[Dataset records]
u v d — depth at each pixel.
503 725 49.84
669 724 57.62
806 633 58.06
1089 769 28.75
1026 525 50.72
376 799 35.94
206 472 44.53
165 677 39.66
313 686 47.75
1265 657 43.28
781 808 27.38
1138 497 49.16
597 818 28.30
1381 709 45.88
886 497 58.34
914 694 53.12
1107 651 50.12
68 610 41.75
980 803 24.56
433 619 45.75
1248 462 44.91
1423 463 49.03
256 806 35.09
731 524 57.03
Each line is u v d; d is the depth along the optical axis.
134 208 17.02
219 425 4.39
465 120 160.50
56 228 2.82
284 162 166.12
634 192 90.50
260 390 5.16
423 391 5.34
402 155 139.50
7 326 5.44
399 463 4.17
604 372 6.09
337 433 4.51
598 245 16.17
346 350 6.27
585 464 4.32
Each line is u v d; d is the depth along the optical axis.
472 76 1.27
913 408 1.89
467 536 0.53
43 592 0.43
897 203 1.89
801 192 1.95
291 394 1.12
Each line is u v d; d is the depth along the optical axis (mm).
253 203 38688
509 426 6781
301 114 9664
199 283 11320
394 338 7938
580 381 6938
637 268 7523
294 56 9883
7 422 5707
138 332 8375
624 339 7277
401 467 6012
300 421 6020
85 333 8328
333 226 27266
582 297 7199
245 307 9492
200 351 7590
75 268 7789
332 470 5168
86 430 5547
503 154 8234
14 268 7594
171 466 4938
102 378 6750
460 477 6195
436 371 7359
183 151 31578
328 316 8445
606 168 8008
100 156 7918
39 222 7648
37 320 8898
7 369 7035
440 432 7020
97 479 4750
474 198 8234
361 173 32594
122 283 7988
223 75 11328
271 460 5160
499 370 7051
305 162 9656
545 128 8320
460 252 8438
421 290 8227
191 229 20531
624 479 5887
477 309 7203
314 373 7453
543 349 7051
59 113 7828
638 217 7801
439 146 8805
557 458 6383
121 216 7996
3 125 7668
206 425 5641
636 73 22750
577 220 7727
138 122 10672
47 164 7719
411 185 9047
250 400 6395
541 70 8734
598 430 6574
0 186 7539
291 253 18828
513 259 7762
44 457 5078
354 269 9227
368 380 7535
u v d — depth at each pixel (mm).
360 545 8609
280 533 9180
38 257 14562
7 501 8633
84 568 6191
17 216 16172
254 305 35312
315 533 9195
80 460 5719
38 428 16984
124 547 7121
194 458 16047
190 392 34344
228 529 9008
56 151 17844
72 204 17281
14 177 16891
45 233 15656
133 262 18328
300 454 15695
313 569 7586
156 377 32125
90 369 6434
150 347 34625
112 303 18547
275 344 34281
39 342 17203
[/Dataset records]
▶ Aim of the exercise:
Nothing should be left out. Reproduce all the entries precisely.

▶ Exercise result:
u v d — depth at each pixel.
503 725 49.84
669 724 57.62
806 633 58.06
1089 769 28.75
1026 525 50.72
376 799 35.94
206 472 44.53
165 677 39.66
313 686 47.75
1265 657 43.28
781 808 27.38
1138 497 49.16
597 818 28.30
1381 709 45.88
886 497 58.34
914 694 53.12
1107 651 50.12
68 610 41.75
980 803 24.56
433 619 45.75
1248 462 44.91
1423 463 49.03
256 806 35.09
731 524 57.03
Each line is u v d; d is the depth along the optical axis.
134 208 17.02
219 425 4.39
465 120 160.50
56 228 2.82
284 162 166.12
634 192 90.50
260 390 5.16
423 391 5.34
402 155 139.50
7 326 5.44
399 463 4.17
604 372 6.09
337 433 4.51
598 245 16.17
346 350 6.27
585 464 4.32
Each line is u v d; d is the depth along the optical axis.
472 76 1.27
913 408 1.89
467 536 0.53
43 592 0.43
897 203 1.89
801 192 1.95
291 394 1.12
Each line is u v d; d is the depth along the optical axis (mm).
253 203 38688
509 426 6781
301 114 9664
199 283 11320
394 338 7938
580 381 6938
637 268 7523
294 56 9883
7 422 5707
138 332 8375
624 339 7277
401 467 6012
300 421 6020
85 333 8328
333 226 27266
582 297 7199
245 307 9492
200 351 7590
75 268 7789
332 470 5168
86 430 5547
503 154 8234
14 268 7594
171 466 4938
102 378 6750
460 477 6195
436 371 7359
183 151 31578
328 316 8445
606 168 8008
100 156 7918
39 222 7648
37 320 8898
7 369 7035
440 432 7020
97 479 4750
474 198 8234
361 173 32594
122 283 7988
223 75 11328
271 460 5160
499 370 7051
305 162 9656
545 128 8320
460 252 8438
421 290 8227
191 229 20531
624 479 5887
477 309 7203
314 373 7453
543 349 7051
59 113 7828
638 217 7801
439 146 8805
557 458 6383
121 216 7996
3 125 7668
206 425 5641
636 73 22750
577 220 7727
138 122 10672
47 164 7719
411 185 9047
250 400 6395
541 70 8734
598 430 6574
0 186 7539
291 253 18828
513 259 7762
44 457 5078
354 269 9227
368 380 7535
u v d — depth at each pixel (mm).
360 545 8609
280 533 9180
38 257 14562
7 501 8633
84 568 6191
17 216 16172
254 305 35312
315 533 9195
80 460 5719
38 428 16984
124 547 7121
194 458 16047
190 392 34344
228 529 9008
56 151 17844
72 204 17281
14 177 16891
45 233 15656
133 262 18328
300 454 15695
313 569 7586
156 377 32125
90 369 6434
150 347 34625
112 303 18547
275 344 34281
39 342 17203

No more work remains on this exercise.